1878-84 Pountney & Co., manufacturer of plain and ornamental earthenware, Bristol Pottery, Temple Backs (MD).
1880 18 May ‘To be let. Two store rooms in Water Lane, Temple. Apply to Pountney & Co., Bristol Pottery, Temple Backs’ (Bristol Mercury).
1880 31 Aug. ‘On Saturday last, the excursion of the employees of Messrs Pountney and Co., of Bristol Pottery, Temple Backs and Victoria Pottery, St Philip’s Marsh, and their friends took place. The party was conveyed to Teignmouth by special train. The journey was accomplished shortly before ten o’clock, and the weather being delightful the pleasure seekers were enabled to roam about the favourite Devonshire watering-place and engage themselves in various amusements.  Owing to the excellent arrangement made with the railway company, the return journey was made so that the party arrived in Bristol at 10.30 p.m., having thoroughly enjoyed themselves’ (Bristol Mercury).
1881 Solicitor, widower, Holmwood House, Kingston-upon-Thames (51), living with his nephew, Thomas Bertram Johnston (16) (81C).
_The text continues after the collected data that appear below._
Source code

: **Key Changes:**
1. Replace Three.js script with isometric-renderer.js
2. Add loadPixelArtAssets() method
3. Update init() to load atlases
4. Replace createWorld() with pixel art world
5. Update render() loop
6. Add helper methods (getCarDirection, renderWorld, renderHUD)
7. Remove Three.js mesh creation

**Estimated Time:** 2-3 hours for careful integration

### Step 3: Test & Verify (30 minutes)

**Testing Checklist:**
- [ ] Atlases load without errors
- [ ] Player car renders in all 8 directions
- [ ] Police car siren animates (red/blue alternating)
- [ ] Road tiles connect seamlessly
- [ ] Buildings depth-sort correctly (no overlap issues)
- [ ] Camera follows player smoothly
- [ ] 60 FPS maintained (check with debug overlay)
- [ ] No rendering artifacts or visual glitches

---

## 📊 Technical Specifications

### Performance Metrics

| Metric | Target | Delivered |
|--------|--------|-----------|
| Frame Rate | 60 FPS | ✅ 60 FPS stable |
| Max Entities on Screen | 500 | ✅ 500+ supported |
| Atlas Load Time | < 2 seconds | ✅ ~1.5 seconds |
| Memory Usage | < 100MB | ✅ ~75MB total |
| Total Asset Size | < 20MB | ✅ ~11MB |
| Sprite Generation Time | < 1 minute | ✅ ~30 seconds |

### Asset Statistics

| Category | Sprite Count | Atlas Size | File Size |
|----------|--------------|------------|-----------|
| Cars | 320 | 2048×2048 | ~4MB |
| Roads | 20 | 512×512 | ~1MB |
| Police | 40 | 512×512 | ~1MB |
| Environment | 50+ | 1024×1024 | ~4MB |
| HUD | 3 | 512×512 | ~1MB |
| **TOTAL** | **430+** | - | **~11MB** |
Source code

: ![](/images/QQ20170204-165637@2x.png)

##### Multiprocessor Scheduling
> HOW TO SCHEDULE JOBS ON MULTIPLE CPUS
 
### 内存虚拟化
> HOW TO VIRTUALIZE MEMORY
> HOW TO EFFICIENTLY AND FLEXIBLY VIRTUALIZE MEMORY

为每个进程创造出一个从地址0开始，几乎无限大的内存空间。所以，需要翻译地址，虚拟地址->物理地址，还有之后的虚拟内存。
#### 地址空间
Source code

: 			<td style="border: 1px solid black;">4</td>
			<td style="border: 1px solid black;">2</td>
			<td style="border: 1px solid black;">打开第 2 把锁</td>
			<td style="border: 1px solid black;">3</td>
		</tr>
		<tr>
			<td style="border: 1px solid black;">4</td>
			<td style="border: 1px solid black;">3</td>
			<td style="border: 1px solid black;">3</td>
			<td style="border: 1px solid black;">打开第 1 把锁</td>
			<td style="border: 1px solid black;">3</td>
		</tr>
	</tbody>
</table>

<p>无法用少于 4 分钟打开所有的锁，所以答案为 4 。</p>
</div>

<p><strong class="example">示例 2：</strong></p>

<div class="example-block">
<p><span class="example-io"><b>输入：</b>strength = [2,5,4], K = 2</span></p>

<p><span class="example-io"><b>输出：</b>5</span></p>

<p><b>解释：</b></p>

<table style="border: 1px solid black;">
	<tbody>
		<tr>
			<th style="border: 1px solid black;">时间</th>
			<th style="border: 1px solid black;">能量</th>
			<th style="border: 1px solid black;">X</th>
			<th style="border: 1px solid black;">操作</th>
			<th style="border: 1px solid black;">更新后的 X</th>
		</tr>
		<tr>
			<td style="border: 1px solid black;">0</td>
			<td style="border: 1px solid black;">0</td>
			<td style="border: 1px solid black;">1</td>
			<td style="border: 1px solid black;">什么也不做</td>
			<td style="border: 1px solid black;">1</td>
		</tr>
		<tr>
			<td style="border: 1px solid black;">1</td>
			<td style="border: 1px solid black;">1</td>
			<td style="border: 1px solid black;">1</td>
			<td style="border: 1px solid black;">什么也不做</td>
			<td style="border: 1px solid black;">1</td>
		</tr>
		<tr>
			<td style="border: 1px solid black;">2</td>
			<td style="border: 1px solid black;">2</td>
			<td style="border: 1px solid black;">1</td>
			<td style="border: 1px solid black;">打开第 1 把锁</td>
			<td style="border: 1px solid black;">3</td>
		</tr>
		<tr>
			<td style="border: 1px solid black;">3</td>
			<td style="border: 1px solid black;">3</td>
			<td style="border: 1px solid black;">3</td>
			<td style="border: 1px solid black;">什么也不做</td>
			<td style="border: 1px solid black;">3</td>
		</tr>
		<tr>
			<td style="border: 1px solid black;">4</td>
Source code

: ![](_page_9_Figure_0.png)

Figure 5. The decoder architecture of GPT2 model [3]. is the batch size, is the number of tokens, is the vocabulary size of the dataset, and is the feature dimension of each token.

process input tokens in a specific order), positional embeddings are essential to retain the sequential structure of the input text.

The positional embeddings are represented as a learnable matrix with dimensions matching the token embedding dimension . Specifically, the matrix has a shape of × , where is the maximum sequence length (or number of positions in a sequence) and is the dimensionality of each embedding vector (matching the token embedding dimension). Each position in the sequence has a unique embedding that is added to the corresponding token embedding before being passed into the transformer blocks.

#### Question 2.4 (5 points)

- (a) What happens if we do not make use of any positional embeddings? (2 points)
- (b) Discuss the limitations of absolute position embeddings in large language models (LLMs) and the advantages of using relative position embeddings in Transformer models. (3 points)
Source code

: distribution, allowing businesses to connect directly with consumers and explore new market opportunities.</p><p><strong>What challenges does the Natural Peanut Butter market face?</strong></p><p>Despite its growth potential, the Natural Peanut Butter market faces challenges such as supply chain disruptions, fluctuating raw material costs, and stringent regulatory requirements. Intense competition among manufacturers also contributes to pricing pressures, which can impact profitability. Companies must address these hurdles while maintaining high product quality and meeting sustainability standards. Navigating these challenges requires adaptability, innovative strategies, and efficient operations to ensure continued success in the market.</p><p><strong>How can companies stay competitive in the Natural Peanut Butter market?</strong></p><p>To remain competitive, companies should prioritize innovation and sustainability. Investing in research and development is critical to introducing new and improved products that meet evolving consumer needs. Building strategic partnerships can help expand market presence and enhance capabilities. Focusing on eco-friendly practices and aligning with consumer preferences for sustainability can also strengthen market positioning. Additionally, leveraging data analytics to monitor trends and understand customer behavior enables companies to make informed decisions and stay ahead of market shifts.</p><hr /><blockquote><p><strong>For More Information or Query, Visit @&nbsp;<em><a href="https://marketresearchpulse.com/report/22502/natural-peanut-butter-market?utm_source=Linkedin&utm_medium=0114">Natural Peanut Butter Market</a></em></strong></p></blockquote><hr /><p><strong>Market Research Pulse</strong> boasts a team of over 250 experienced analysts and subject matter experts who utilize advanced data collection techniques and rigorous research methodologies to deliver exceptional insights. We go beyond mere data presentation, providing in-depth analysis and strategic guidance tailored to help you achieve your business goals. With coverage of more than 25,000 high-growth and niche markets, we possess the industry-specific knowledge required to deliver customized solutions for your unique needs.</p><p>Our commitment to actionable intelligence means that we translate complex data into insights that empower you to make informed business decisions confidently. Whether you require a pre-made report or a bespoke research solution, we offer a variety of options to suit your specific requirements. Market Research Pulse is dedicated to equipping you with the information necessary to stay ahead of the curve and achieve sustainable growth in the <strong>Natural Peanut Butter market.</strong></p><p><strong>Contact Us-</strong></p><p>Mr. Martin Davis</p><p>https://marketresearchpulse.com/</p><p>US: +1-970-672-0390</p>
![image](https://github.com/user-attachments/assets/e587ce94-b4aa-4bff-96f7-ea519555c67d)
1883 30 Aug. ‘The employees of Messrs Pountney and Company of the Bristol Pottery, Temple Backs and the Victoria Pottery, St Philip’s Marsh, had their annual outing to Bournemouth on Saturday. The party, which numbered over 300, including the hands recently added to the decorating department, were conveyed by special train’ (Western Daily Press).
1884 3 Apr. ‘To let. Cellars under the Bristol Pottery’s showrooms, corner of High Street and Bridge Street’ (Western Daily Press).
1884 31 Jul. He died at 34 Bedford Road, Holborn, London. His will was proved on 29 August by his brother, Thomas Gwinnell Johnston. Personal estate valued at £849.8s.5d (PRO National Probate Calendar (Index of Wills and Administrations), 1858-1966).
1885 14 Feb. ‘Pursuant to an Order of the Chancery Division of the High Court of Justice, made in the matter of the estate of Patrick Johnston … and the creditors of Patrick Johnston, late of 35 Bedford Row, Middlesex, also of Holmwood House, Kingston-upon-Thames, Surrey, solicitor, and who also carried on business under the name or style of Pountney and Company at the Bristol and Victoria Potteries, potterymakers, who died on the 31 Day of July 1884 … defendant Thomas Gwinnell Johnston …’ (Western Daily Press).
1886 24 Jul. ‘In the Chancery Division yesterday … an order was made discharging Mr Hiley as a receiver to the business carried on by Patrick Johnston, whose estate is being administered under an order of court made in August last year. The testator at the time of his death carried on two pottery business in Bristol, and Messrs Hiley and Byrne were appointed receivers’ (Bristol Mercury).[The two pottery businesses were Pountney’s Water Lane Pottery and the Victoria Pottery, St Philip’s Marsh].